Examples: Time-series databases, IoT data storage, log aggregation, sensor networks, analytics platforms

Database Selection Decision Tree

Is data highly structured with relationships?
├─ Yes → Relational Database
└─ No → Continue

Is data arriving continuously in real-time?
├─ Yes → Streaming Engine
└─ No → Continue

Is data primarily about relationships/connections?
├─ Yes → Graph Database
└─ No → Continue

Is data large binary objects (images, videos)?
├─ Yes → Document Store or Object Storage
└─ No → Continue

Is data JSON/document-based with flexible schema?
├─ Yes → Document Store or Key-Value Store
└─ No → Continue

Is data sparse with many columns, continuously growing?
├─ Yes → Column-Oriented Store
└─ No → Reevaluate requirements

Conclusion

This tutorial explored two critical technologies in modern data systems: Apache Cassandra for distributed NoSQL storage and Apache Storm for real-time stream processing.

## ASSIGNED TASK 1:
Give the lines read from the pages in the entries again, replacing "子供" with "子ども" and leaving everything else unchanged. Leave out the pictures.
The database tutorial and the entries after it are separate material.

## DATA EXCERPTS:
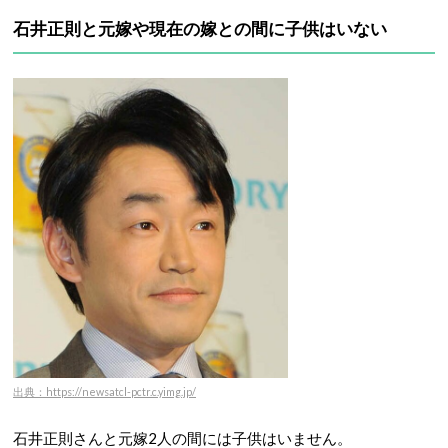
石井正則と元嫁や現在の嫁との間に子供はいない
出典：https://newsatcl-pctr.c.yimg.jp/
石井正則さんと元嫁2人の間には子供はいません。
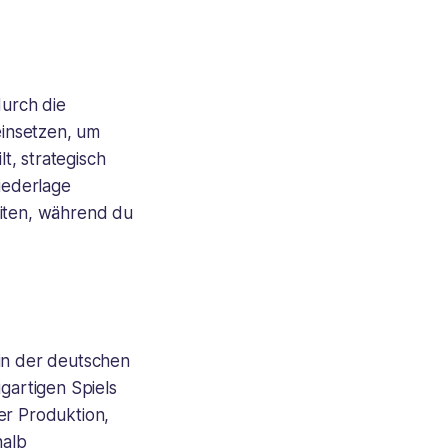
durch die
einsetzen, um
t, strategisch
iederlage
eiten, während du
in der deutschen
gartigen Spiels
er Produktion,
halb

## ASSIGNED TASK 2:
Continue the database tutorial from its last sentence.

## TASK RESULT 1:
石井正則と元嫁や現在の嫁との間に子どもはいない
出典：https://newsatcl-pctr.c.yimg.jp/
石井正則さんと元嫁2人の間には子どもはいません。
durch die
einsetzen, um
t, strategisch
iederlage
eiten, während du
in der deutschen
gartigen Spiels
er Produktion,
halb

## TASK RESULT 2:
Cassandra Lessons:

Schema design must align with query patterns
ORDER BY only works on clustering columns
ALLOW FILTERING enables flexible queries but at a performance cost
Updates require partition keys denormalization is often necessary

Storm Lessons:

Tumbling windows provide non-overlapping periodic summaries
Sliding windows enable smooth, continuous metrics with overlapping data
Window completeness ensures accuracy but may delay results
Choosing between batch and stream processing depends on latency requirements

Database Selection:

Relational databases for structured, transactional data
Streaming engines for real-time, continuous data processing
Graph databases for highly interconnected data
Document/key-value stores for flexible, schema-less data
Column-oriented stores for sparse, wide, growing tables

Understanding these systems deeply not just using them as black boxes enables building scalable, efficient data architectures. When you know why Cassandra restricts ORDER BY, when you understand the trade-offs between tumbling and sliding windows, when you can choose the right database for your use case you become a better data engineer.

The modern data landscape offers many specialized tools. Success comes from understanding their strengths, limitations, and appropriate use cases. There's no one-size-fits-all solution only the right tool for each specific job.